Published online by Cambridge University Press: 05 June 2012
As must be evident from the foregoing chapters, as well as from what we all know about elective-death issues, the influences of generally secular cultural beliefs and values tend to be less significant than those of religious ones in most cases where culturally determined factors affect judgments and decisions. Actually, it is a good question how far we can go in separating out defining secular cultural values, beliefs, and practices from religious ones in most cultures, so religious influences likely are that much more significant. Language and ethnicity, geographic location, and survival methods are fundamental in determining a people's culture, but the ideological objectification and consequent influences of these basic cultural components are invariably shaped by religious beliefs and practices. There are few cultures with purely secular defining principles and traditions.
Whether or not separable from secular ones, religious values and beliefs have a role in elective-death deliberation and the assessment of that deliberation that is enormously important and, in perhaps the majority of cases, decisive.

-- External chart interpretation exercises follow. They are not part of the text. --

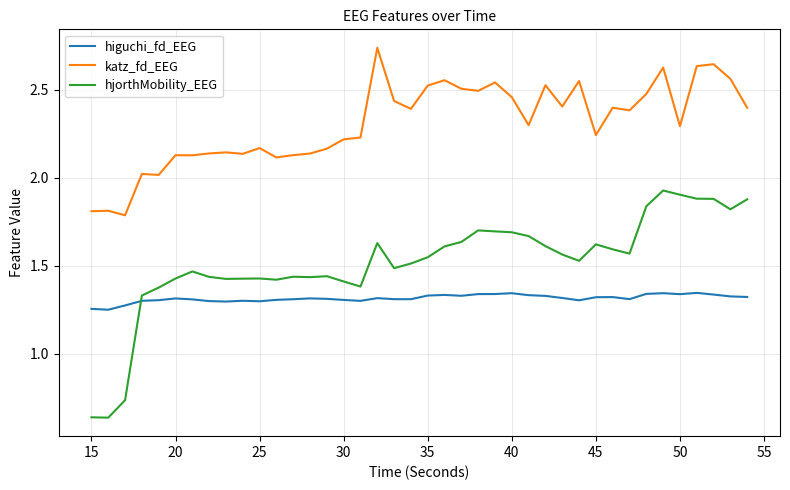

True or false: hjorthMobility_EEG has more than 1 interior local peaks.

True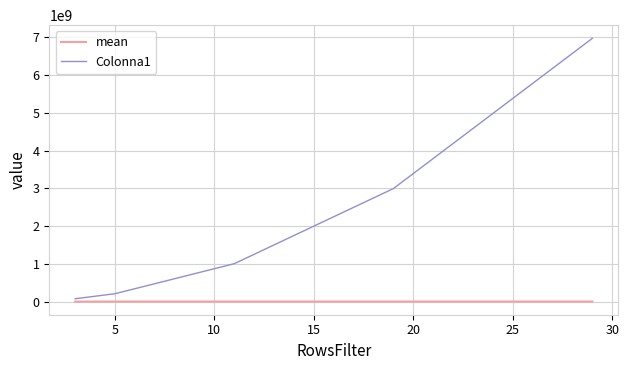

True or false: Colonna1 and mean cross at least once.

False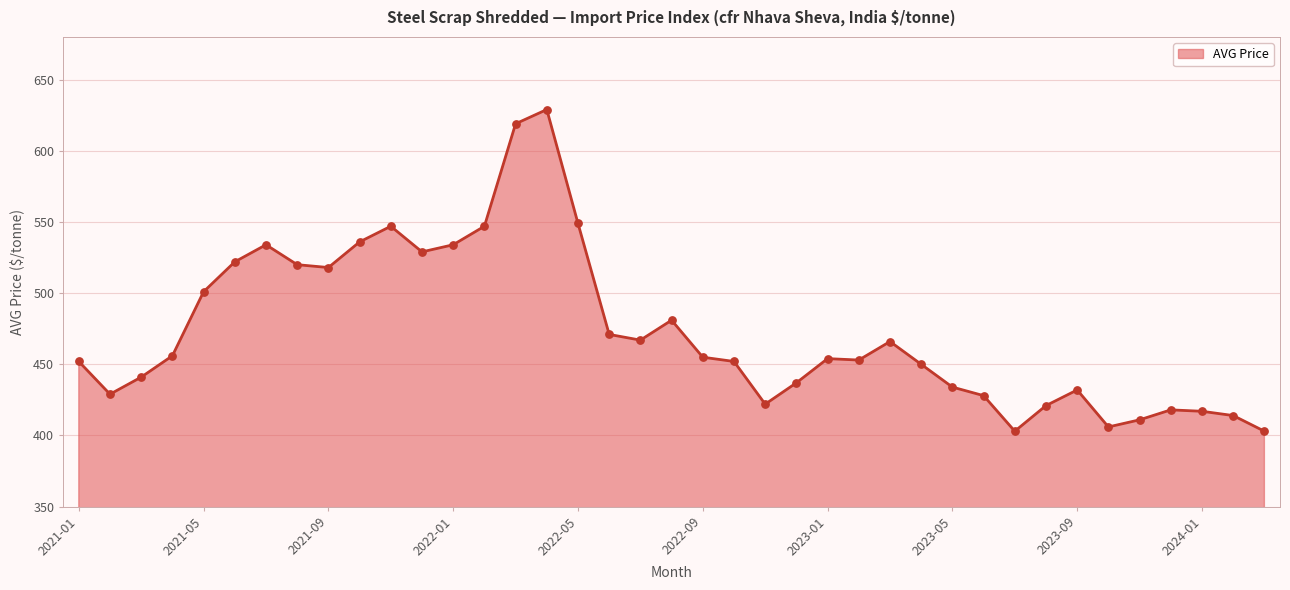

What is the maximum value shown in the chart?

629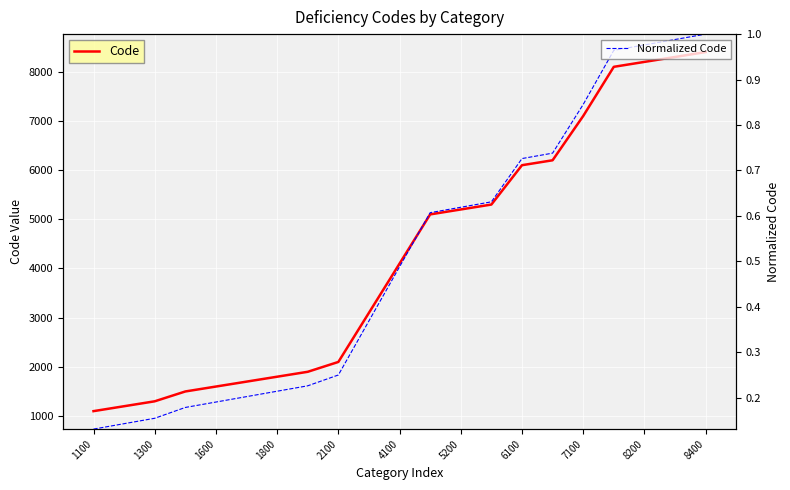

List the series in order of their overall mean, highest first.

Code, Normalized Code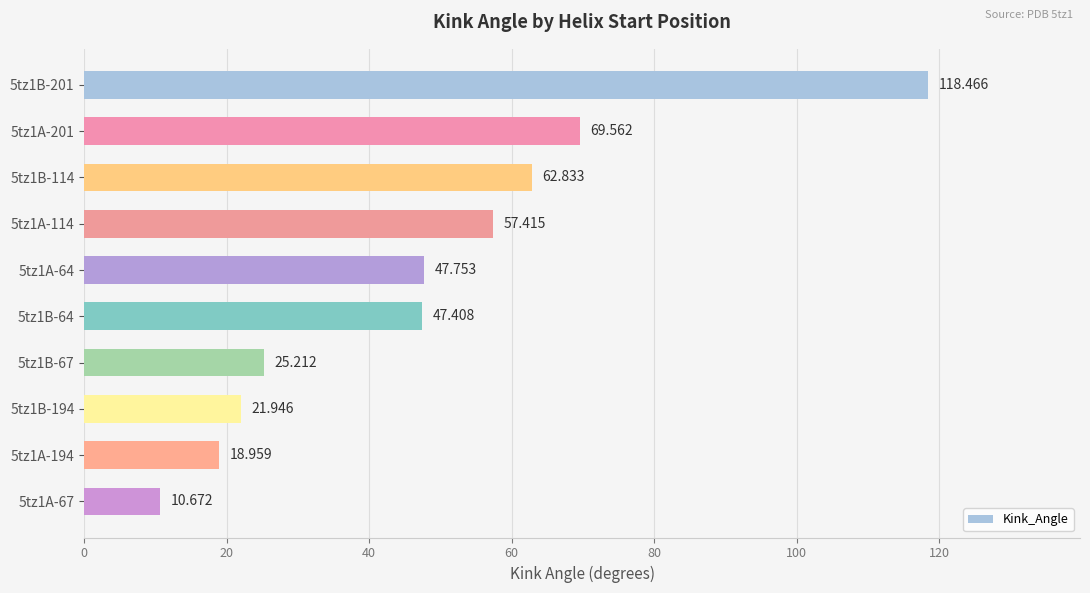

What is the difference between the maximum and minimum values?

107.8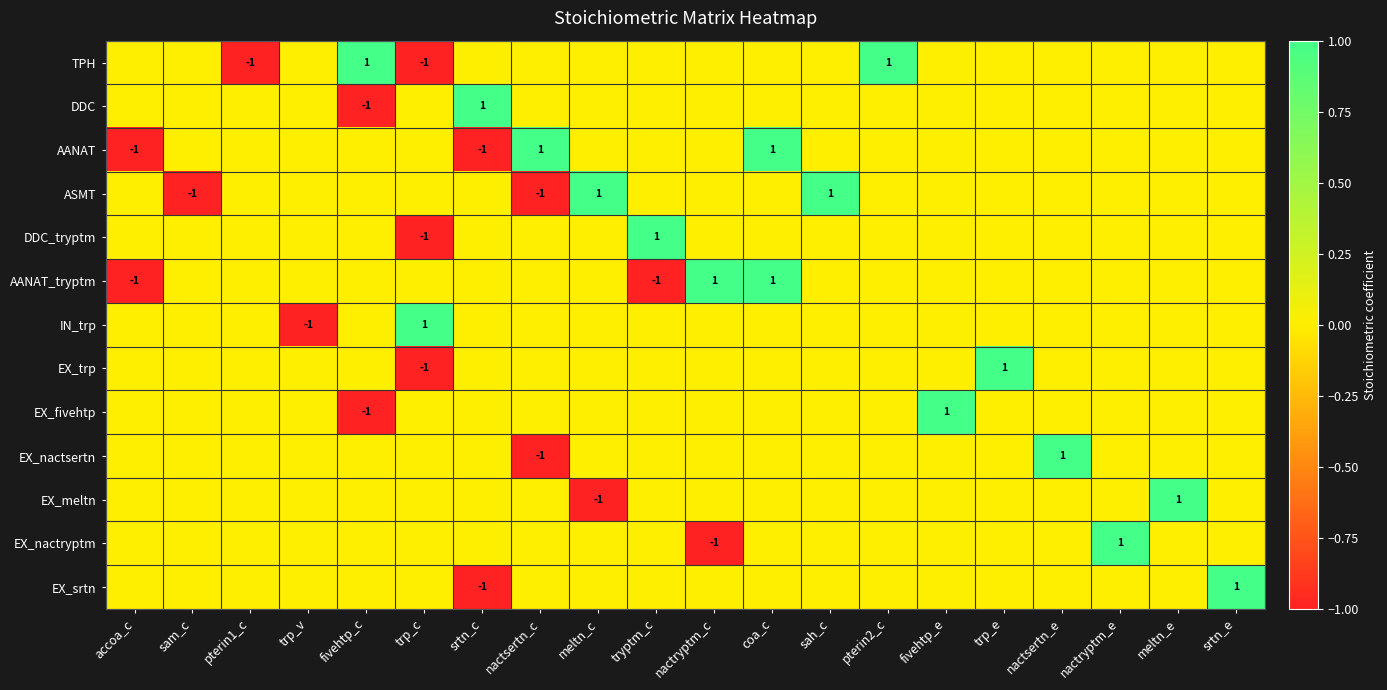

Is it true that AANAT equals 1 at coa_c?

True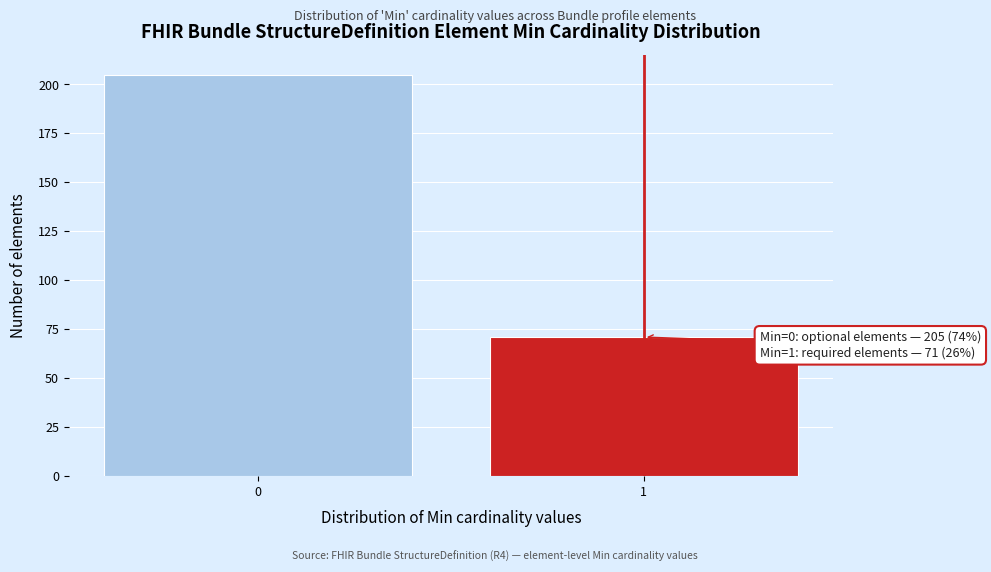

Reading left to right, extract all data points from this chart.

0=205	1=71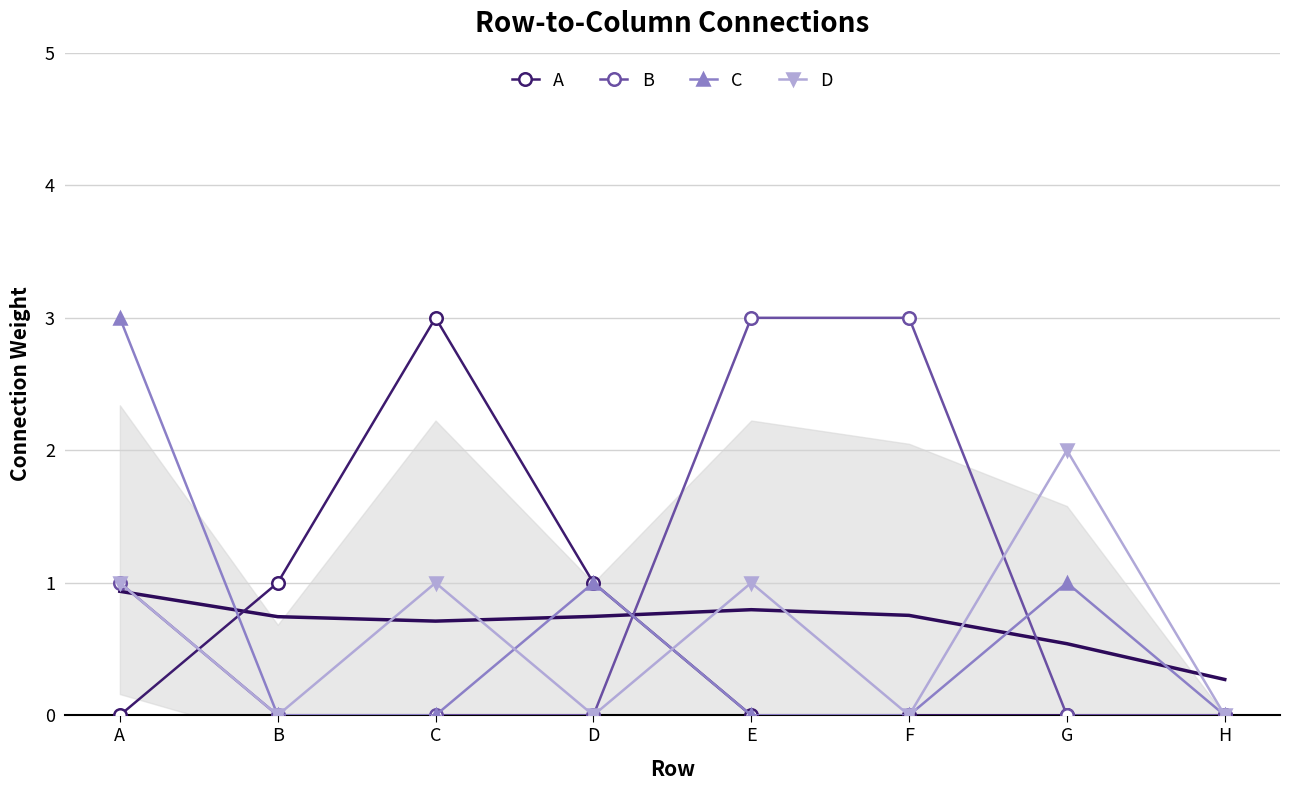

Is this an area chart (filled region under the line)?

No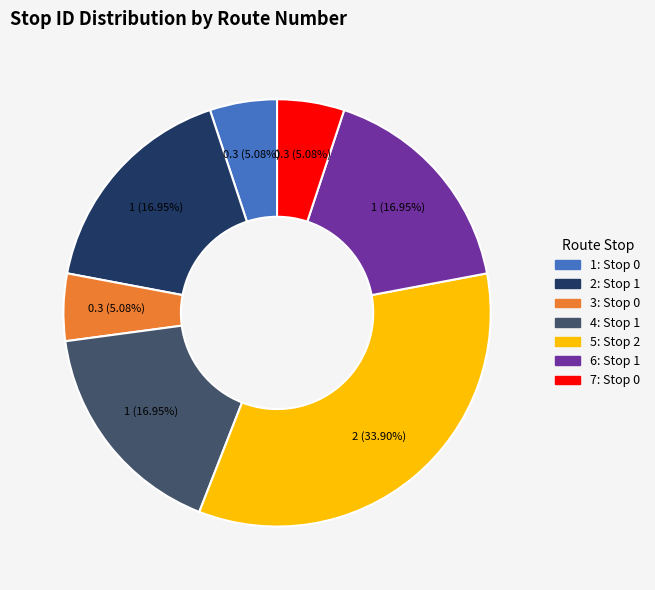

Does any single category account for the majority?

No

That this is so is of great concern to us; the exercise of sound reasoning in choosing to die, the articulation and acceptance of proper motives in enacting the decision to die, and the assessment of the reasoning and motivation often can be skewed, if not misdirected, by religious beliefs and commitments.
What may be surprising is that unlike what many might assume, religion's role with respect to PS1, SS2, AS3, and RE4 is not universally proscriptive.